The U.S. Department of Labor, which investigated those three violating entities, found a 37% national increase in the number of minors whose employment has violated federal labor laws in some way since 2021, according to the Economic Policy Institute.
It’s no coincidence that the three employers found guilty of violating child labor laws in Utah were operating in the food service and retail industries. Knold was able to confirm that, in Utah, the majority of teenagers get their first jobs in the service industry.
But what if a teen worker has other plans besides flipping burgers or stocking shelves? According to Knold, experience in the working world supplements a teen’s academic career rather than detracting from it.

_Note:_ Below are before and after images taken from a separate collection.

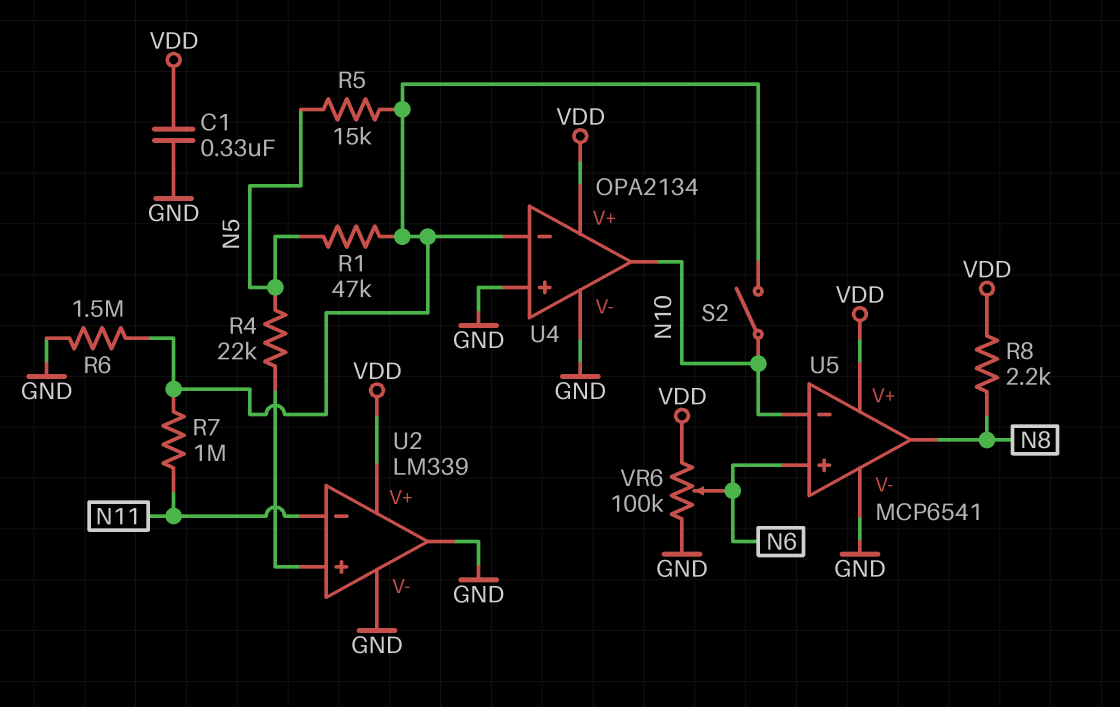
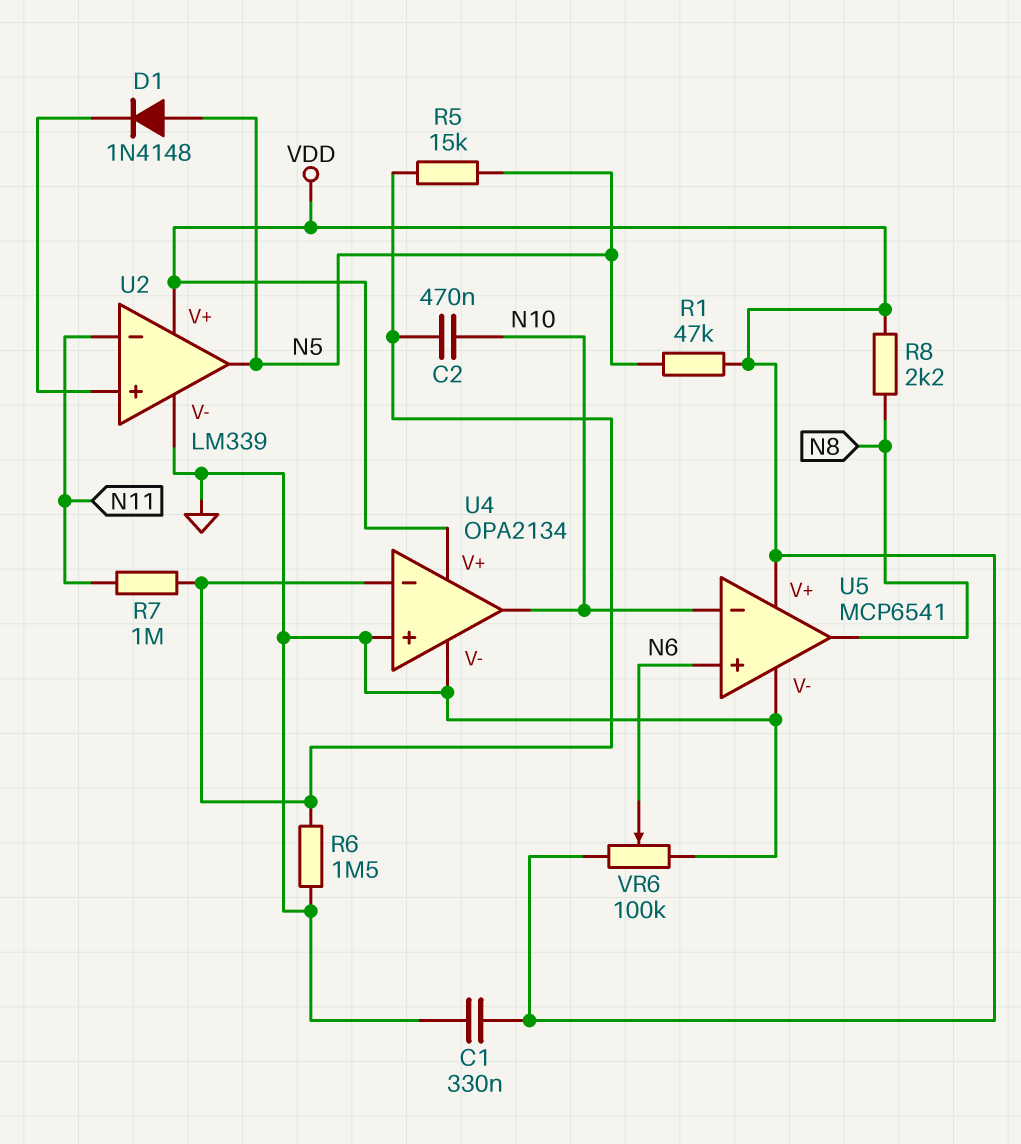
C2: none -> 470nF (N10, U4/in-)
D1: none -> diode 1N4148 (A N5, K U2/in+)
R1: 47k (N5, U4/in-) -> 47k (N5, VDD)
R4: 22k (N5, U2/in+) -> none
S2: switch (N10, U4/in-) -> none
U2 pin out: GND -> N5

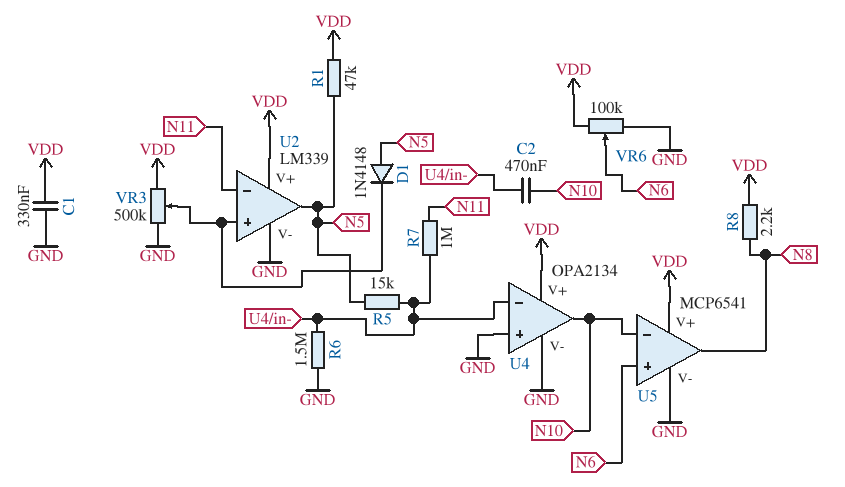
VR3: none -> 500k (GND, VDD, wiper U2/in+)

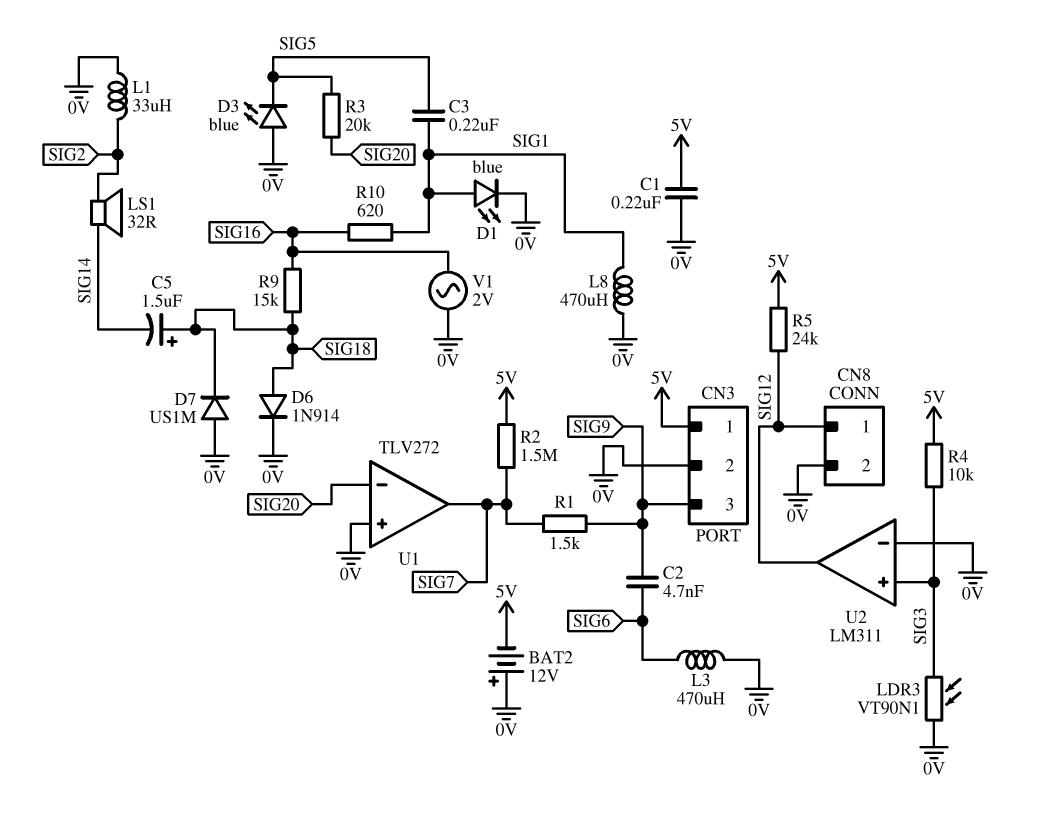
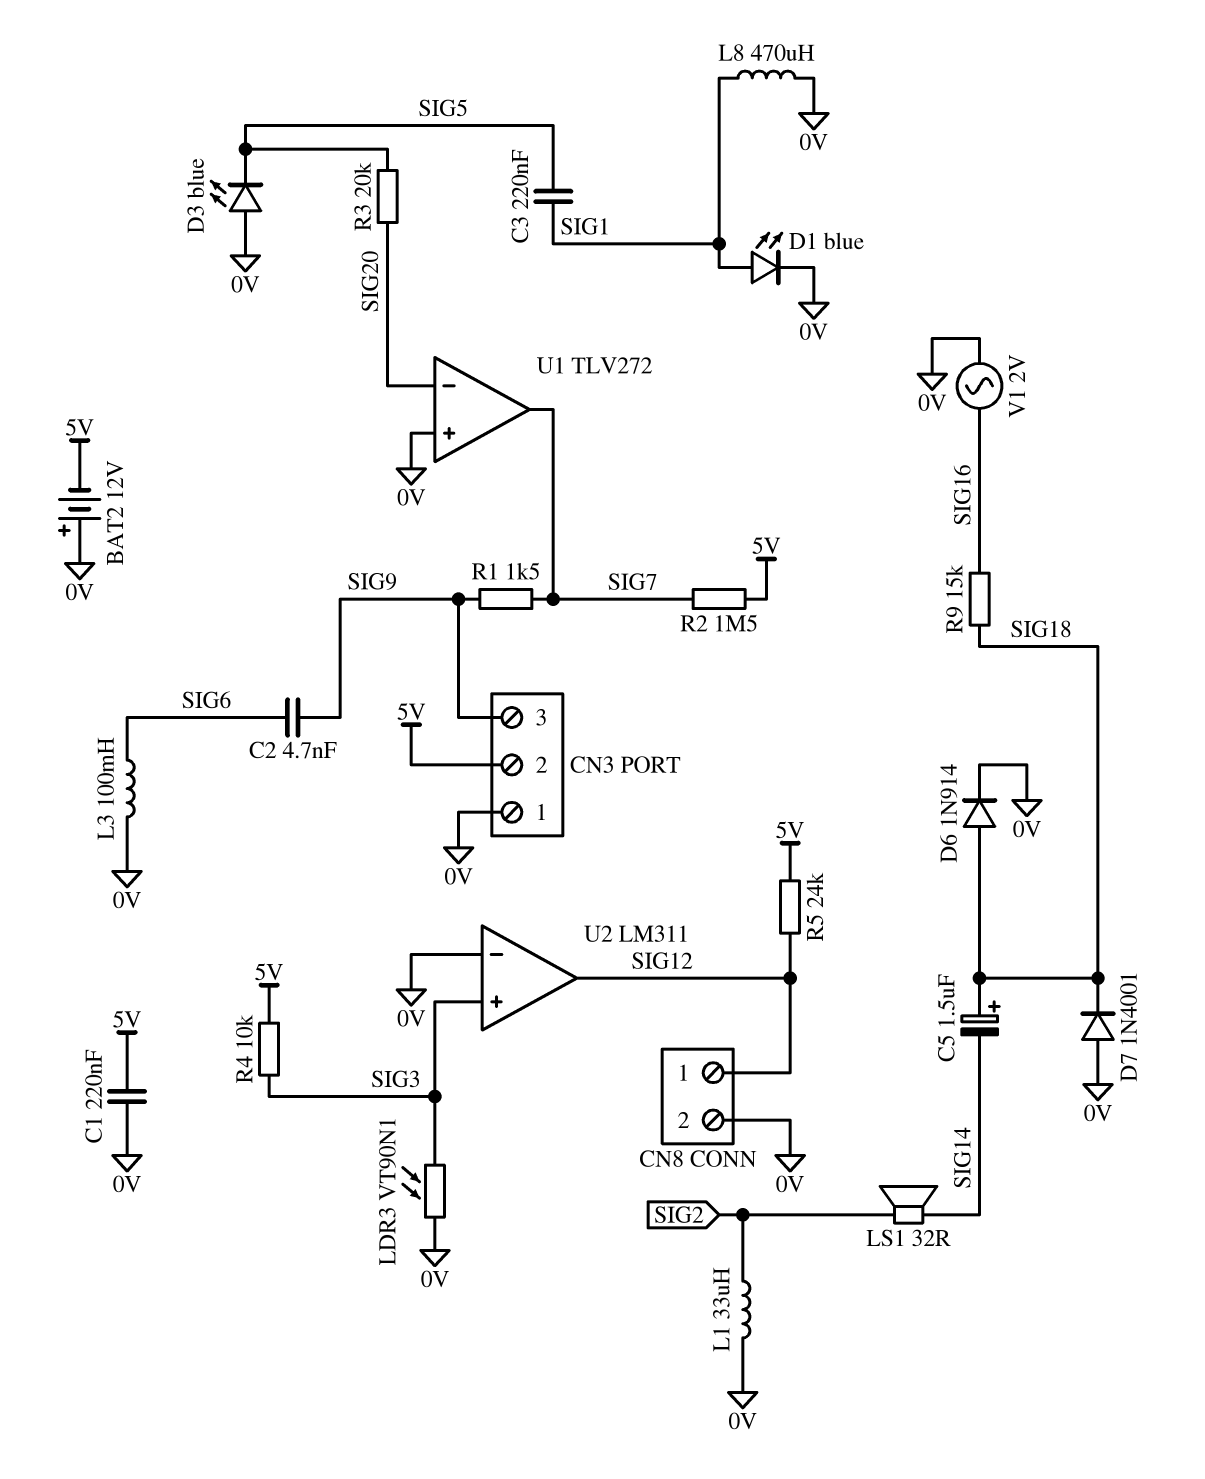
CN3 pin 1: 5V -> 0V
CN3 pin 2: 0V -> 5V
D7: diode US1M (A 0V, K SIG18) -> diode 1N4001 (A 0V, K SIG18)
L3: 470uH (0V, SIG6) -> 100mH (0V, SIG6)
R10: 620 (SIG1, SIG16) -> none

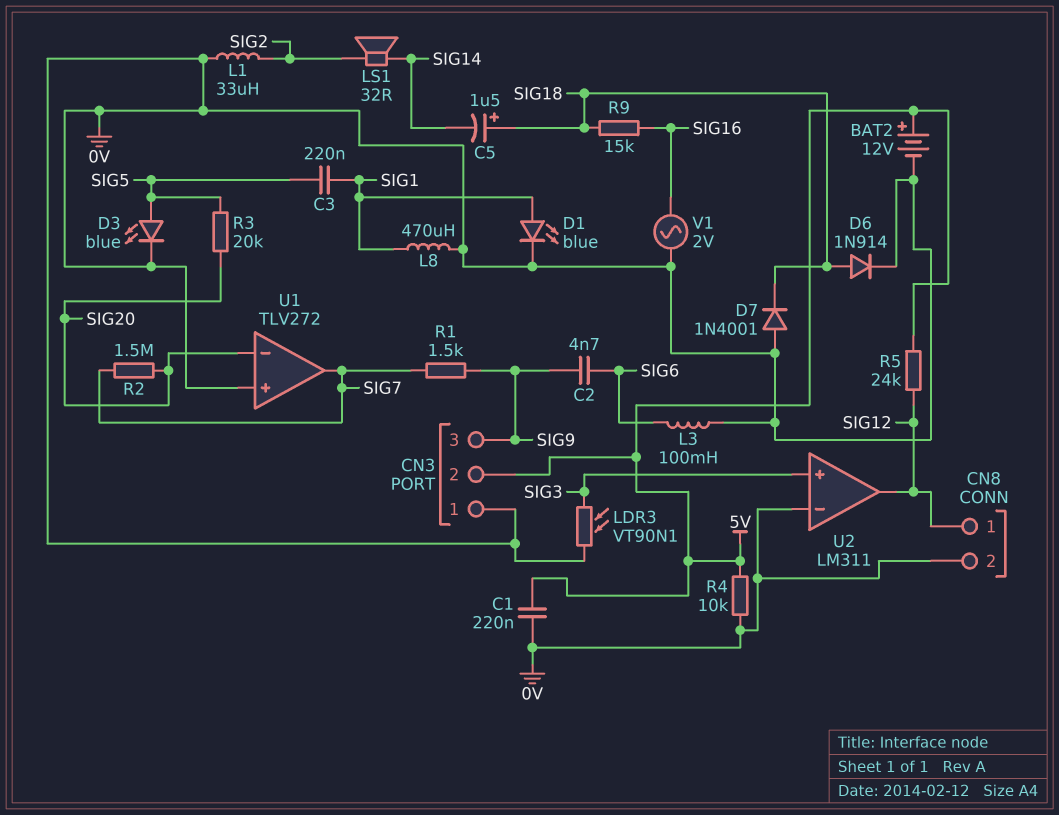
BAT2: 12V (plus 0V, minus 5V) -> 12V (plus 5V, minus 0V)
D3: LED blue (A 0V, K SIG5) -> LED blue (A SIG5, K 0V)
R2: 1.5M (5V, SIG7) -> 1.5M (SIG7, SIG20)
R4: 10k (5V, SIG3) -> 10k (0V, 5V)

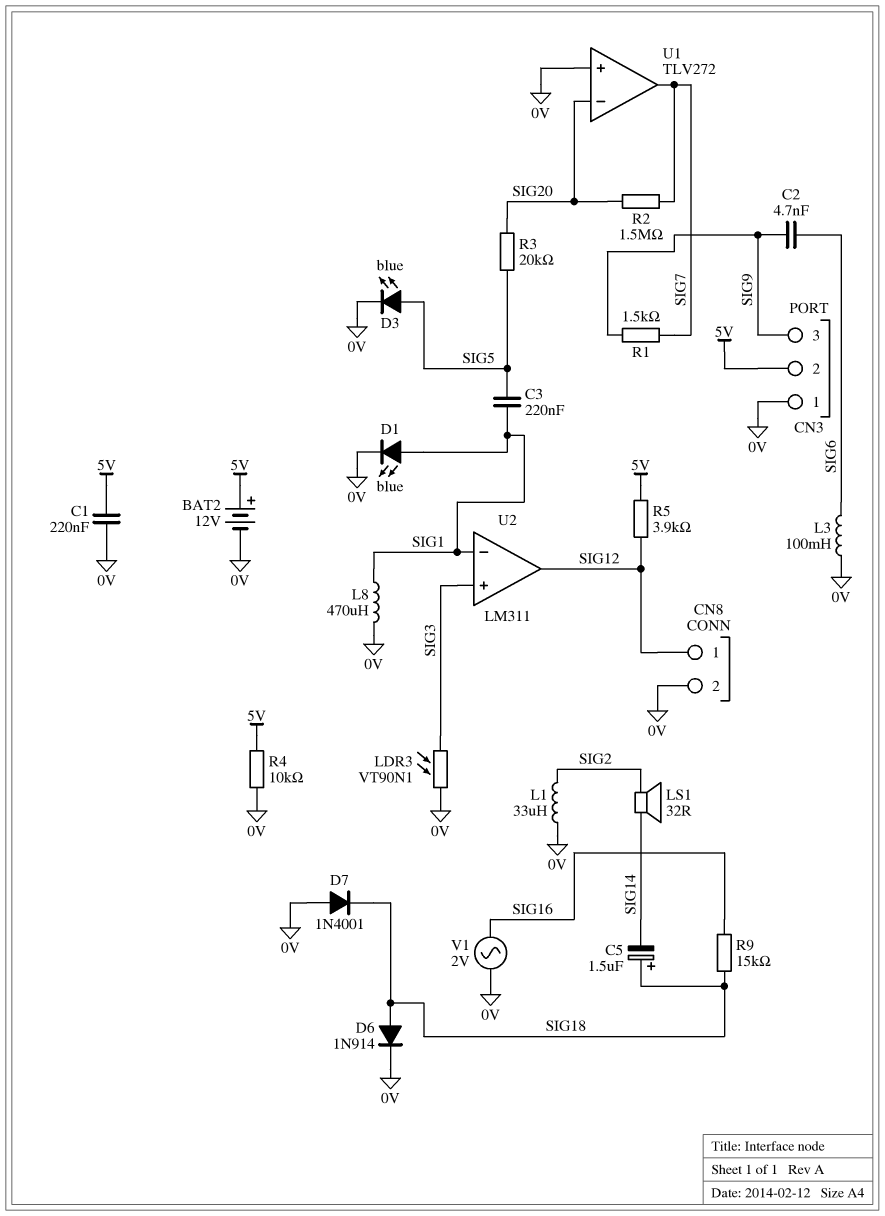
R5: 24k (5V, SIG12) -> 3.9k (5V, SIG12)
U2 pin in-: 0V -> SIG1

“[With a job], you can show a skill set, you can show a work history, and [you can] also understand what the workplace is like compared to … the school environment,” Knold explained.
“There’s no re-doing a test or getting credit for turning in late homework [in the working world],” Knold added. “That’s not how the working and business communities operate. So, you get that knowledge and experience in terms of what it will take to succeed in the workforce.”
17-year-old Sam Kinghorn, a senior at Skyline Valley High School, started working at the Chick-fil-A in Salt Lake City’s Sugarhouse neighborhood last May. While Kinghorn was initially motivated to work by the prospect of saving his own money, he said he has found that the experience of working in a fast-paced restaurant environment has reinforced a sense of responsibility.
“One thing I’ve learned is [to be] responsible for your actions in the workplace,” Kinghorn said, “especially in a fast food working environment [where] everything is so fast paced [and where] you have to make sure everything’s accurate…”
While limits on the number of hours teenage employees can work per week at Chick-fil-A exist, and which decrease during the months that school is in session, Kinghorn has found the environment to be conducive not only to customer service but team building as well.
Kinghorn described how many of his Chick-fil-A coworkers have flocked from surrounding neighborhoods, some coming from as far as Bingham High School in South Jordan. And they’ve mostly all stuck around.
“They’ve all decided to come here because they wanted the work experience,” Kinghorn said. “And once they’ve been able to connect with all of their coworkers, they don’t want to leave.”
This was especially important for Kinghorn when the COVID-19 pandemic swept Utah, which occurred around the same time as his transition from middle to high school.
“It was really hard for me to talk to people,” Kinghorn said of the effect of the social distancing he experienced. “So, getting this job, where I’m constantly communicating with other people, has really helped.”
When he’s not traveling with family, Kinghorn works 40 hours per week at Chick-fil-A during the summer. However, during school months, the state requires that he step it down to 20 hours per week. He works these hours consistently, he said.
Meanwhile, Kinghorn has some coworkers who are 14 and 15. They can only clock up to two and a half hours on any given day that they work.
Kinghorn and his fellow chicken enthusiasts share much in common with the rest of Utah teenagers. Many have jobs, and those who do work — within the state and federally regulated hours for their age — are able to find practical ways to excel and experience life outside of a classroom.
“This is where I want to learn and keep my life going,” Kinghorn said.